- _Task set_:
- a) Rewrite the query optimization text from "EXPLAIN SELECT *" up to and including "(deptid = 5)", using "Sample output" in place of "Output example".
- b) Name every bottleneck that the query optimization text says reading execution plans can help you identify.

Query optimisation is the process of making SQL queries execute faster. The database query optimiser automatically generates an execution plan — the sequence of operations (index scans, hash joins, sort nodes) it will use to compute your result. Understanding execution plans via EXPLAIN/EXPLAIN ANALYZE lets you identify bottlenecks: missing indexes, sequential scans on large tables, expensive sorts, and inefficient join strategies. Index creation, query rewriting, and statistics maintenance are the primary optimisation tools.
Real-life analogy: The library search strategy
Finding a book by title in a library with 1 million books: (1) No catalogue: walk every shelf in order — O(n) sequential scan. (2) With card catalogue (index): look up title → shelf number → go directly — O(log n). (3) If you search frequently by author AND title: create a composite index on (author, title). Query optimisation is deciding which catalogue to use and in what order to combine searches.
EXPLAIN and EXPLAIN ANALYZE — reading execution plans
Reading EXPLAIN output and identifying bottlenecks
-- EXPLAIN: shows the query plan (estimated costs, no actual execution)
EXPLAIN SELECT * FROM Employee WHERE DeptID = 5;
-- Output example:
-- Seq Scan on employee (cost=0.00..234.00 rows=15 width=128)
-- Filter: (deptid = 5)
-- "Seq Scan" = PROBLEM! Reading all 10,000 rows to find 15 matching ones.

- _Input data_:

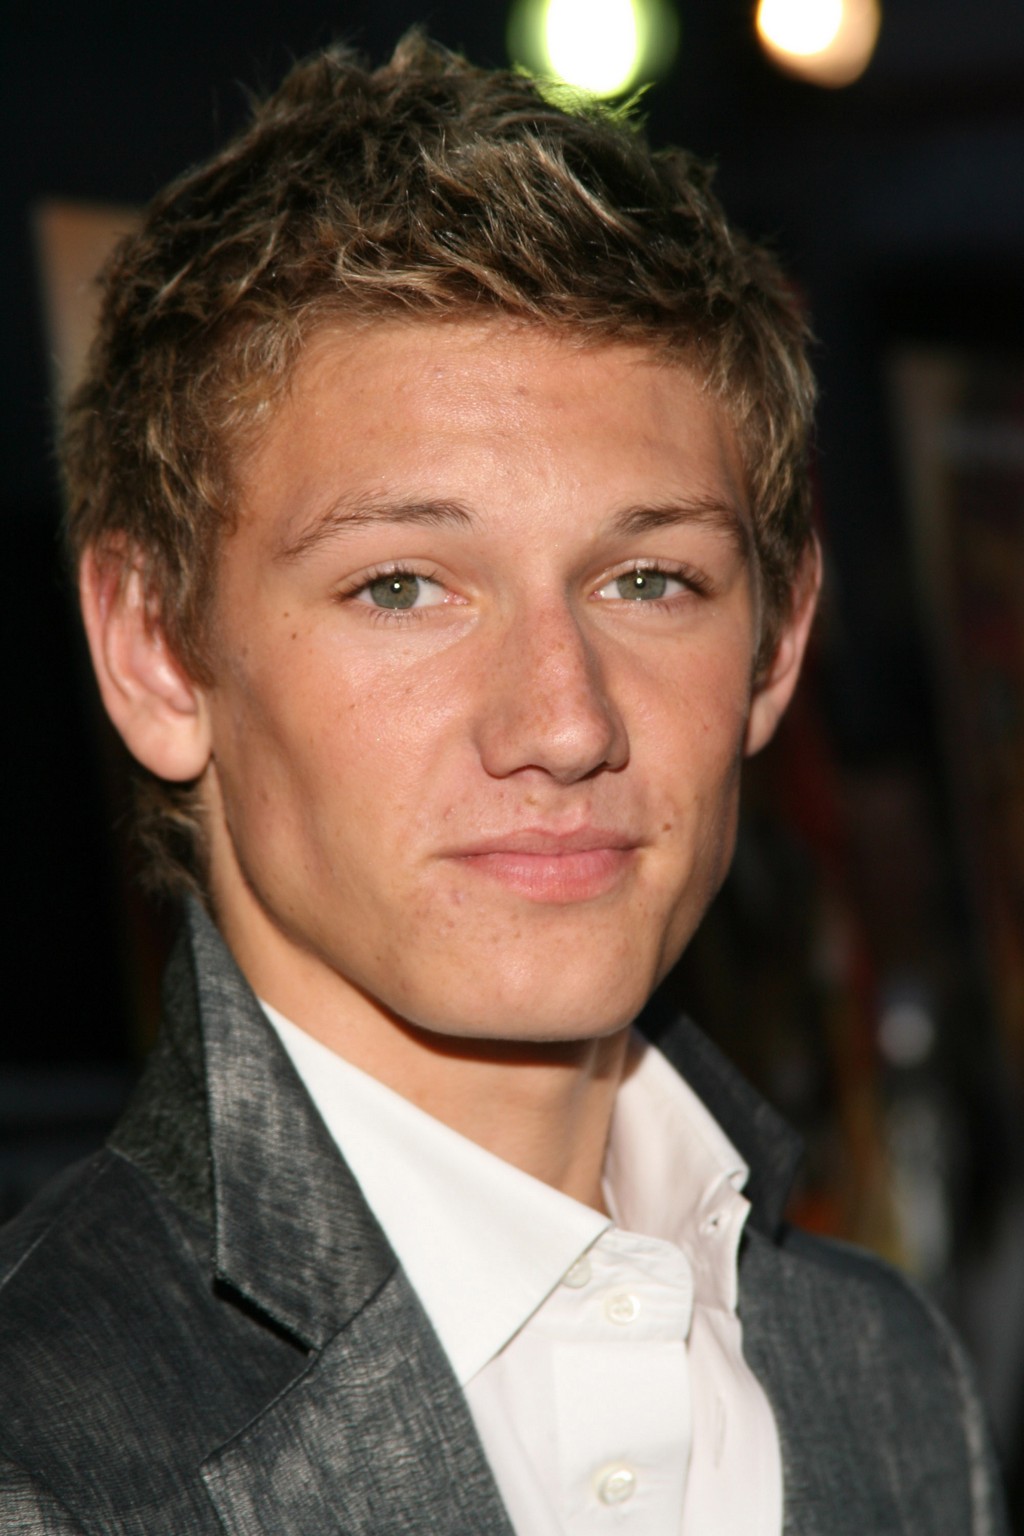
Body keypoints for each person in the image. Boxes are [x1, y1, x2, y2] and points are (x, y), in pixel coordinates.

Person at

- _Answers for each item_:
- a)
EXPLAIN SELECT * FROM Employee WHERE DeptID = 5;
-- Sample output:
-- Seq Scan on employee (cost=0.00..234.00 rows=15 width=128)
-- Filter: (deptid = 5)

- b)
- missing indexes
- sequential scans on large tables
- expensive sorts
- inefficient join strategies